*** Source data ***
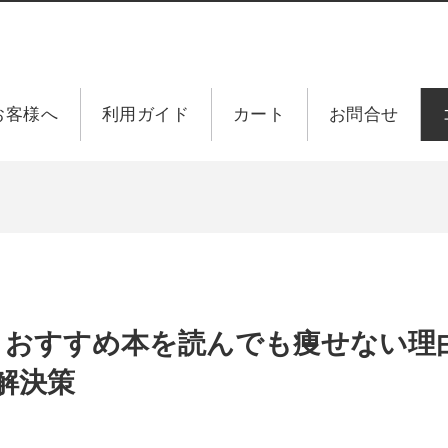
お客様へ
利用ガイド
カート
お問合せ
トおすすめ本を読んでも痩せない理
解決策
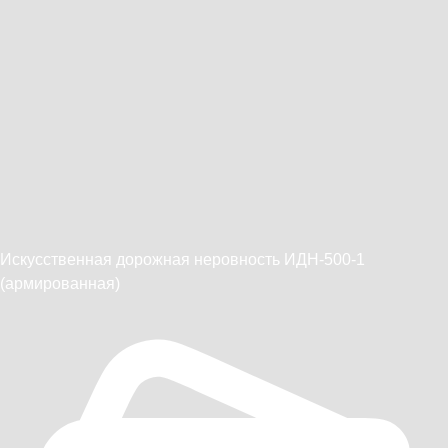
Искусственная дорожная неровность ИДН-500-1
(армированная)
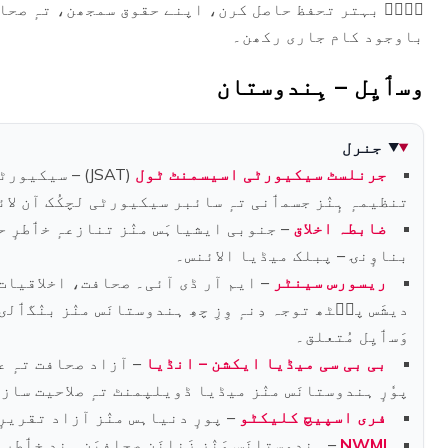
سۭتۭ بہتر تحفظ حاصل کرن، اپنے حقوق سمجھن، تہٕ صحاف
باوجود کام جاری رکھن۔
وسٲیِل – ہِندوستان
جنرل
جرنلسٹ سیکیورٹی اسیسمنٹ ٹول
(JSAT) – سیک
تنظیمہٕ ہٕنٛز جسمٲنی تہٕ سائبر سیکیورٹی لچکُک آن لا
ضابطہ اخلاق
– جنوبی ایشیاہَس منٛز تنازعہٕ خٲطرٕ 
بناوٕنۍ – پبلک میڈیا الائنس۔
ریسورس سینٹر
– ایم آر ڈی آئی۔ صحافت، اخلاقیات،
دیشَس پٮ۪ٹھ توجہ دِنہٕ وِزِ چھِ ہندوستانَس منٛز بنٛگٲلۍ
وَسٲیِل مُتعلق۔
بی بی سی میڈیا ایکشن – انڈیا
– آزاد صحافت تہٕ عو
پوٗرٕ ہندوستانَس منٛز میڈیا ڈویلپمنٹ تہٕ صلاحیت سا
فری اسپیچ کلیکٹو
– پورٕ دنیاہس منٛز آزاد تقریرٕ
NWMI
– ہِندوستانَس مَنٛز زَنانَن صحافیَن ہٕندِ خٲطرٕ ہ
*** End of Source data ***
Omitting the pictures, write out the material above exactly as it stands.

## Response to this exercise
お客様へ
利用ガイド
カート
お問合せ
トおすすめ本を読んでも痩せない理
解決策
Искусственная дорожная неровность ИДН-500-1
(армированная)
سۭتۭ بہتر تحفظ حاصل کرن، اپنے حقوق سمجھن، تہٕ صحاف
باوجود کام جاری رکھن۔
وسٲیِل – ہِندوستان
جنرل
جرنلسٹ سیکیورٹی اسیسمنٹ ٹول
(JSAT) – سیک
تنظیمہٕ ہٕنٛز جسمٲنی تہٕ سائبر سیکیورٹی لچکُک آن لا
ضابطہ اخلاق
– جنوبی ایشیاہَس منٛز تنازعہٕ خٲطرٕ 
بناوٕنۍ – پبلک میڈیا الائنس۔
ریسورس سینٹر
– ایم آر ڈی آئی۔ صحافت، اخلاقیات،
دیشَس پٮ۪ٹھ توجہ دِنہٕ وِزِ چھِ ہندوستانَس منٛز بنٛگٲلۍ
وَسٲیِل مُتعلق۔
بی بی سی میڈیا ایکشن – انڈیا
– آزاد صحافت تہٕ عو
پوٗرٕ ہندوستانَس منٛز میڈیا ڈویلپمنٹ تہٕ صلاحیت سا
فری اسپیچ کلیکٹو
– پورٕ دنیاہس منٛز آزاد تقریرٕ
NWMI
– ہِندوستانَس مَنٛز زَنانَن صحافیَن ہٕندِ خٲطرٕ ہ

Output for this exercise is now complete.